Fotografia di Albert Winkler, monte Eiger, Svizzera, 11 agosto 1957. I soccorsi alpini intervengono prontamente per salvare l’italiano Claudio Corti, unico sopravvissuto al dramma dell’Eiger. Doveva essere un agosto glorioso per il duo lecchese Claudio Corti e Stefano Longhi. Gli scalatori avrebbero tentato l’ascesa della temibile e leggendaria parete nord del monte Eiger, sulle Alpi bernesi. Quasi 4.000 metri sul livello del mare; 1.600 metri della parete nord prevalentemente in verticale. Il confine tra l’avventura e la disgrazia in questi casi è labile. La coppia Corti-Longhi l’avrebbe sperimentato sulla propria pelle.
In realtà si trattava di una “seconda volta”, perché già una cordata italiana aveva azzardato l’impresa nel 1938. Non finì bene, con gli alpinisti Bortolo Sandri e Mario Menti, originari di Valdagno (Vicenza), che persero la vita. Purtroppo non furono gli unici, perché l’Eiger dagli anni ’30 del XX secolo aveva causato la scomparsa di tanti audaci, forse anche troppi. Claudio Corti e Stefano Longhi però si sentivano in dovere di riprovarci e così partirono nei primi d’agosto del 1957. Poco pratica della zona, la coppia sbagliò gli attacchi e proseguì lentamente la prima parte della scalata. Dopo tre giorni di complicanze e intoppi, una cordata tedesca composta da Franz Mayer e Gunther Nothdurft raggiunse i due italiani. Di comune accordo, si decise di tentare la scalata assieme.

§ **DATI REGISTRATI**
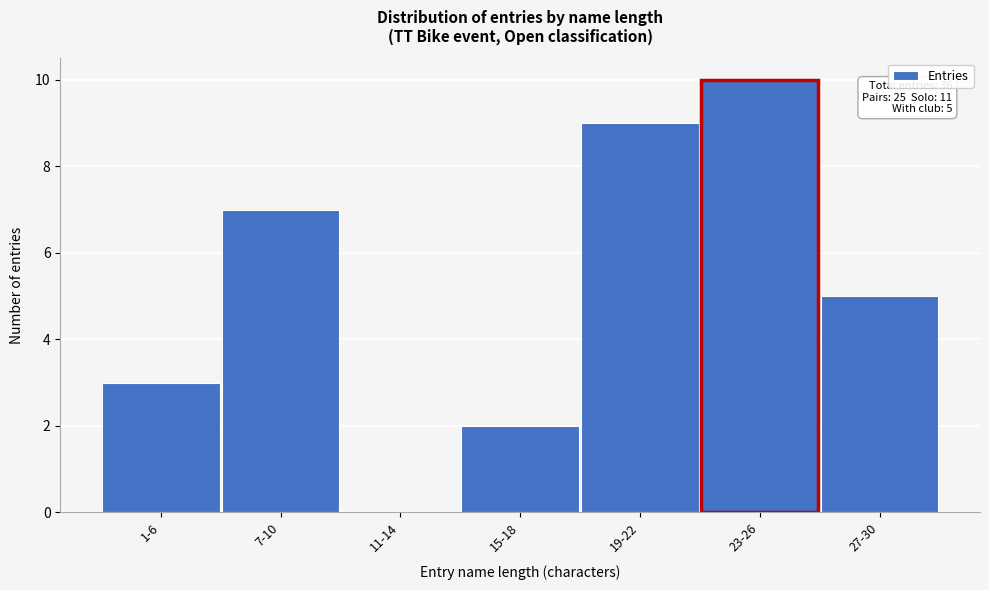

Reading right to left, what are all the values shown in this chart?

27-30=5	23-26=10	19-22=9	15-18=2	11-14=0	7-10=7	1-6=3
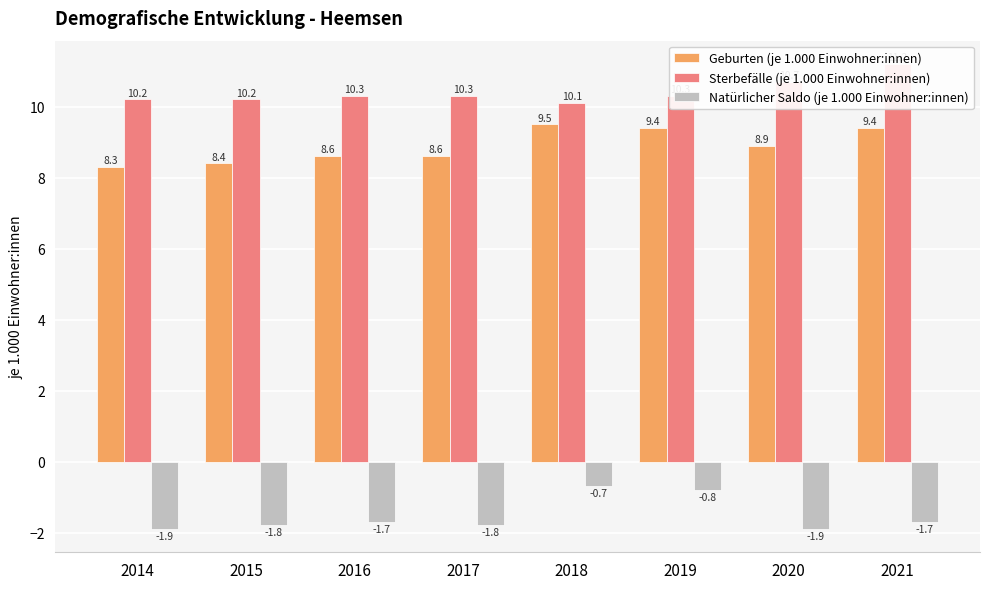

How many bars are there in each group?

3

§ **ATTIVITÀ DA SVOLGERE**
1: Stabilisci se ciascuna affermazione concorda con il brano sull'Eiger, rispondendo sì o no e citando alla lettera le parole del brano che lo decidono. (a) Prima del 1957 una cordata italiana aveva già tentato l'impresa. (b) Corti e Longhi conoscevano bene la zona. (c) La cordata tedesca raggiunse i due italiani dopo tre giorni.
2: Ripeti parola per parola tutto ciò che nel brano sull'Eiger va da "In realtà si" giù fino a "la scalata assieme.".
Per svolgere queste attività l'elenco non è necessario.

§ **SOLUZIONI PER ATTIVITÀ**
1:
(a) Sì: "già una cordata italiana aveva azzardato l’impresa nel 1938".
(b) No: "Poco pratica della zona, la coppia sbagliò gli attacchi".
(c) Sì: "Dopo tre giorni di complicanze e intoppi, una cordata tedesca composta da Franz Mayer e Gunther Nothdurft raggiunse i due italiani".

2:
In realtà si trattava di una “seconda volta”, perché già una cordata italiana aveva azzardato l’impresa nel 1938. Non finì bene, con gli alpinisti Bortolo Sandri e Mario Menti, originari di Valdagno (Vicenza), che persero la vita. Purtroppo non furono gli unici, perché l’Eiger dagli anni ’30 del XX secolo aveva causato la scomparsa di tanti audaci, forse anche troppi. Claudio Corti e Stefano Longhi però si sentivano in dovere di riprovarci e così partirono nei primi d’agosto del 1957. Poco pratica della zona, la coppia sbagliò gli attacchi e proseguì lentamente la prima parte della scalata. Dopo tre giorni di complicanze e intoppi, una cordata tedesca composta da Franz Mayer e Gunther Nothdurft raggiunse i due italiani. Di comune accordo, si decise di tentare la scalata assieme.